# READING TEXT:
- - -

This notebook demonstrates taxonomy classification using q2-feature-classifier
's naive Bayes classifier.
In [14]:
from os.path import join, expandvars
from joblib import Parallel, delayed
from glob import glob
from os import system
from tax_credit.framework_functions import (parameter_sweep,
generate_per_method_biom_tables,
move_results_to_repository)
In [15]:
project_dir = expandvars("$HOME/Desktop/projects/short-read-tax-assignment")
analysis_name= "mock-community"
data_dir = join(project_dir, "data", analysis_name)
reference_database_dir = expandvars("$HOME/Desktop/ref_dbs/")
results_dir = expandvars("$HOME/Desktop/projects/mock-community/")
First, we're going to define the data sets that we'll sweep over. The following cell does not need to be modified unless if you wish to change the datasets or reference databases used in the sweep.

- - -

Stored data entries

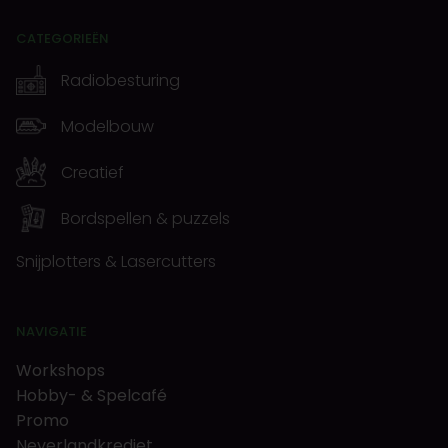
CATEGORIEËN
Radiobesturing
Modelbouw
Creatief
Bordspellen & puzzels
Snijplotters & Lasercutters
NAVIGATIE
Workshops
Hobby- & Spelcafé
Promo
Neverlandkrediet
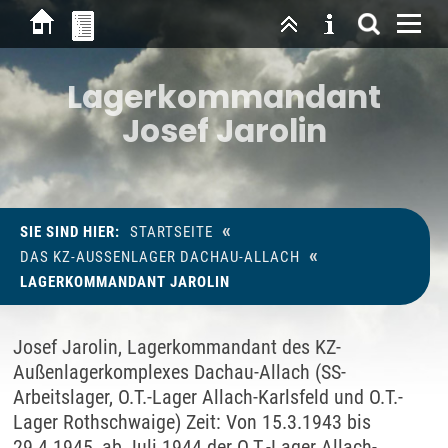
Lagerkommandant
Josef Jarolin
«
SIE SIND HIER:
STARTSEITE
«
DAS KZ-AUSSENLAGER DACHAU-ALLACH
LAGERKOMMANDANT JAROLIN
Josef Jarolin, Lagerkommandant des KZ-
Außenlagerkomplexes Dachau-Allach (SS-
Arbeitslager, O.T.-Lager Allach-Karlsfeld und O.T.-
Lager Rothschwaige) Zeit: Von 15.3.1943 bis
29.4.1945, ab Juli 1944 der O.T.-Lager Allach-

- - -

# REQUIRED ACTIONS:
**a)** Copy the notebook text from "First, we're going" to "in the sweep.".
**b)** Which q2-feature-classifier classifier does the notebook text use for taxonomy classification?
These records play no part here.

# TASK RESPONSES:
**a)**
First, we're going to define the data sets that we'll sweep over. The following cell does not need to be modified unless if you wish to change the datasets or reference databases used in the sweep.

**b)** Its naive Bayes classifier.